_CONSEGNA_.
Per favore, quale consorzio di tutela viene definito il più autorevole nell'articolo sui Cavalieri dello Zodiaco?

_TESTO ESTRATTO_.
====

Presto, un consorzio di tutela per chi infanga i “Cavalieri dello Zodiaco”

David Allegranti

Andromeda trasformata in una donna: è uno sfregio

Roma. Ci sono consorzi di tutela per qualsiasi cosa, il più autorevole è naturalmente quello del Palio di Siena ma anche con il Parmigiano Reggiano non si scherza, quindi non si capisce perché non ci sia uno straccio di comitato, authority o collegio dei revisori dei conti che vieti i remake o i reboot di Saint Seiya, noti anche come Cavalieri dello Zodiaco, in assenza di comprovati requisiti. Anche perché non si scherza con i sentimenti e tantomeno con la letteratura.

====

_INSIEME DEI RECORD_.
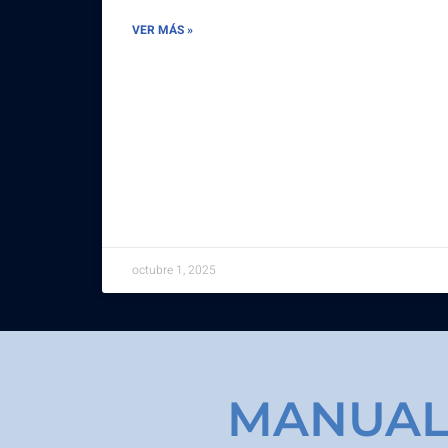
VER MÁS »
octubre 1, 2025
MANUAL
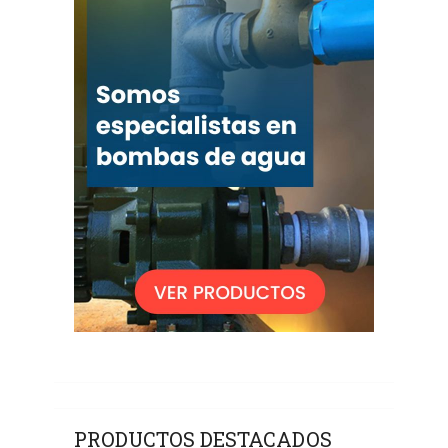
PRODUCTOS DESTACADOS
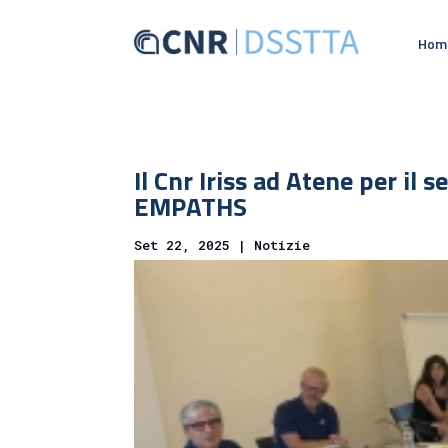
Hom
Il Cnr Iriss ad Atene per i
EMPATHS
Set 22, 2025
|
Notizie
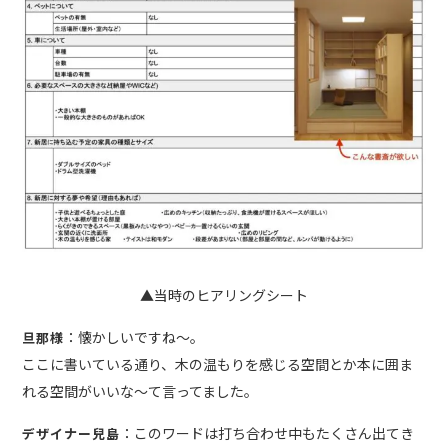
▲当時のヒアリングシート
：懐かしいですね〜。
旦那様
ここに書いている通り、木の温もりを感じる空間とか本に囲ま
れる空間がいいな〜て言ってました。
：このワードは打ち合わせ中もたくさん出てき
デザイナー兒島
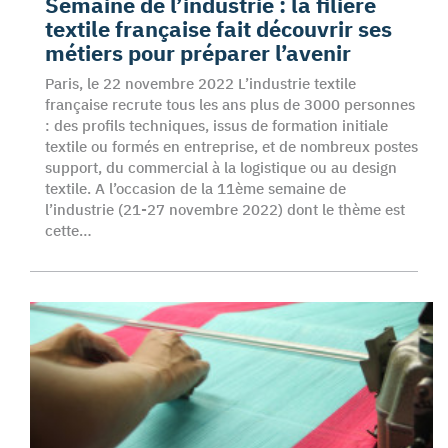
Semaine de l’industrie : la filière
textile française fait découvrir ses
métiers pour préparer l’avenir
Paris, le 22 novembre 2022 L’industrie textile
française recrute tous les ans plus de 3000 personnes
: des profils techniques, issus de formation initiale
textile ou formés en entreprise, et de nombreux postes
support, du commercial à la logistique ou au design
textile. A l’occasion de la 11ème semaine de
l’industrie (21-27 novembre 2022) dont le thème est
cette…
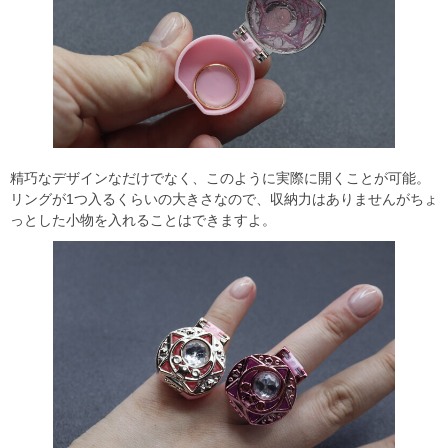
精巧なデザインなだけでなく、このように実際に開くことが可能。
リングが1つ入るくらいの大きさなので、収納力はありませんがちょ
っとした小物を入れることはできますよ。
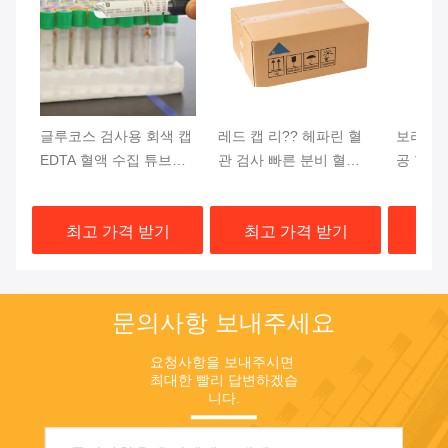
글루코스 검사용 회색 캡
레드 캡 리?? 헤파린 혈
보라색 
EDTA 혈액 수집 튜브
관 검사 빠른 분비 혈전
공 혈액 
13x75mm 혈액 샘플
활성제 젤 분기
DNA 
상단
최고 가격 받기
최고 가격 받기
최고
문의사항 보내주세요
요청사항을 보내주시면 
최대한 빨리 답변하겠습
니다.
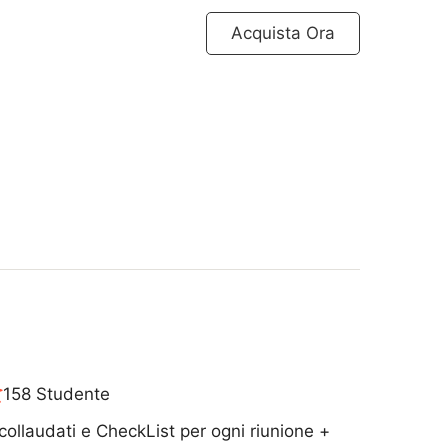
Acquista Ora
158 Studente
ollaudati e CheckList per ogni riunione +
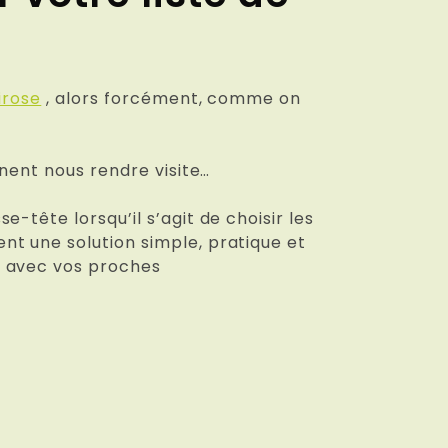
irose
, alors forcément, comme on
nnent nous rendre visite…
-tête lorsqu’il s’agit de choisir les
nt une solution simple, pratique et
t avec vos proches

====

_RISULTATO_.
Quello del Palio di Siena.